**TRY IT**
Scan the entries for the string "National" and give the number of lines that have it, nothing further.

START GIVEN DATA

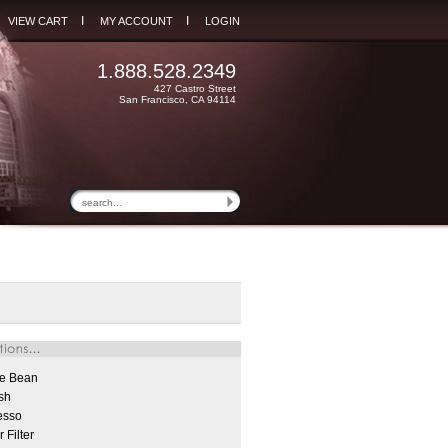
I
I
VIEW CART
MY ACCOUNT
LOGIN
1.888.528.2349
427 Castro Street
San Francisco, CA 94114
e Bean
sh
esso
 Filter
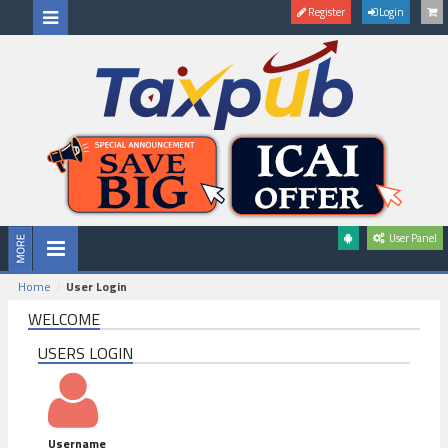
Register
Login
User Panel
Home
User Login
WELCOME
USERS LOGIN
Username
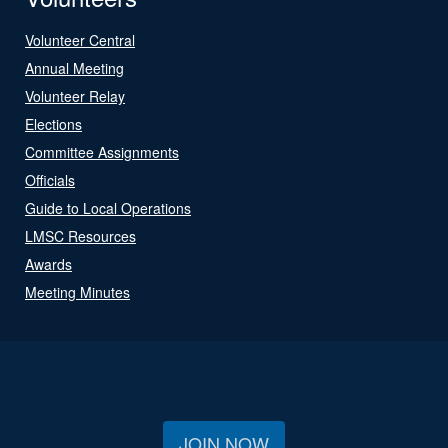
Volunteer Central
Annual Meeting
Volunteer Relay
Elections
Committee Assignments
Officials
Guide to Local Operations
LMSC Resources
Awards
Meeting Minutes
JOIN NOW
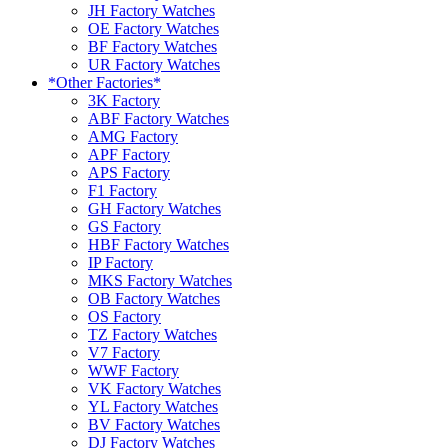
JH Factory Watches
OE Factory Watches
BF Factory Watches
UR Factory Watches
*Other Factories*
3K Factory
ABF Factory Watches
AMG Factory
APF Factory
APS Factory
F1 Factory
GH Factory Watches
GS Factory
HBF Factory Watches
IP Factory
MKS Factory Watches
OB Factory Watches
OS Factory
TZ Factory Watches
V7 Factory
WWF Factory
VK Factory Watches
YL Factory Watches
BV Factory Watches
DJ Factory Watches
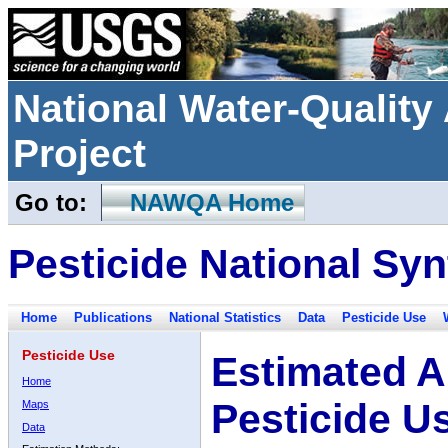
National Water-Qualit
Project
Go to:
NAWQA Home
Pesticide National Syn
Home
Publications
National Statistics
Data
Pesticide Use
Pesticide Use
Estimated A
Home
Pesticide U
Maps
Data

END GIVEN DATA

**EXPECTED OUTPUT**
3